▶ **REQUIRED WORK**: Reproduce the listing's lines from the line with "de koffie-automaat. De mishandeling va" to the line with "ROK Glasuren Übersicht", both included, keeping each line as it stands.

▶ **MATERIAL PROVIDED**:
------------------------------------------------------------
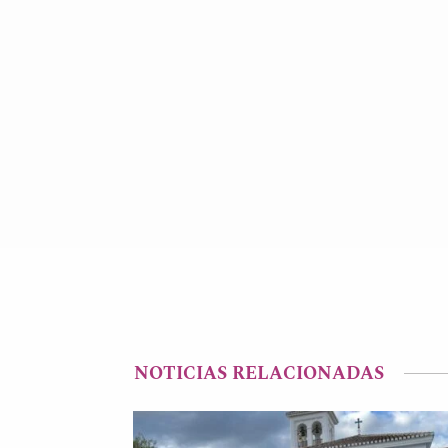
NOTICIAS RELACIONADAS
------------------------------------------------------------
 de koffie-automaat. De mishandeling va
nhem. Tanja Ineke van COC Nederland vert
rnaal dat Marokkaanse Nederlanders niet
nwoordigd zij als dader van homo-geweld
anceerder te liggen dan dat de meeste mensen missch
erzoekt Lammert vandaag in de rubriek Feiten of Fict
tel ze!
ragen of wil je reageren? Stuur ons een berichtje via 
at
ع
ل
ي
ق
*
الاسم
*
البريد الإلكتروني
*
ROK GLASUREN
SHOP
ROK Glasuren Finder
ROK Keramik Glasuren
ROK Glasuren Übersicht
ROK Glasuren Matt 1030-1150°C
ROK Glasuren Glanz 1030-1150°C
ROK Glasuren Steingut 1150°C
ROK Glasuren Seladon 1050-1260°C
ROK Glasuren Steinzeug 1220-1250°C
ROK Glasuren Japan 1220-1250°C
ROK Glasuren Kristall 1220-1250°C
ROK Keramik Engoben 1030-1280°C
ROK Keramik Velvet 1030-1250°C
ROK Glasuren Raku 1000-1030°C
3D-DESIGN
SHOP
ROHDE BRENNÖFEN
------------------------------------------------------------
▶ **WRITTEN ANSWER**:
 de koffie-automaat. De mishandeling va
nhem. Tanja Ineke van COC Nederland vert
rnaal dat Marokkaanse Nederlanders niet
nwoordigd zij als dader van homo-geweld
anceerder te liggen dan dat de meeste mensen missch
erzoekt Lammert vandaag in de rubriek Feiten of Fict
tel ze!
ragen of wil je reageren? Stuur ons een berichtje via 
at
ع
ل
ي
ق
*
الاسم
*
البريد الإلكتروني
*
ROK GLASUREN
SHOP
ROK Glasuren Finder
ROK Keramik Glasuren
ROK Glasuren Übersicht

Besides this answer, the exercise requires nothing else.